## Task:
Copy word for word the rows from the one containing "nhiễm chất độc" to the one containing "Đại tá Nguyễn", including both of those rows.

## Provided data:
--- START ---
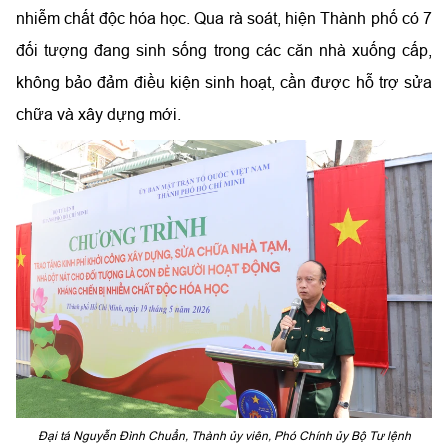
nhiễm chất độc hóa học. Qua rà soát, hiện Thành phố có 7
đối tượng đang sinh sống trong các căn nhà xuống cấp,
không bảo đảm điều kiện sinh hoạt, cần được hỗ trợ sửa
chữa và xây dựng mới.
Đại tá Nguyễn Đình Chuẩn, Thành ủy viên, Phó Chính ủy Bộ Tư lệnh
--- END ---
--- START ---
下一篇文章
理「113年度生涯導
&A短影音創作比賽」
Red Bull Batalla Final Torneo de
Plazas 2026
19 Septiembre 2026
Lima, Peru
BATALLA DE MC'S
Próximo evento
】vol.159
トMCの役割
--- END ---
## Completed exercise:
nhiễm chất độc hóa học. Qua rà soát, hiện Thành phố có 7
đối tượng đang sinh sống trong các căn nhà xuống cấp,
không bảo đảm điều kiện sinh hoạt, cần được hỗ trợ sửa
chữa và xây dựng mới.
Đại tá Nguyễn Đình Chuẩn, Thành ủy viên, Phó Chính ủy Bộ Tư lệnh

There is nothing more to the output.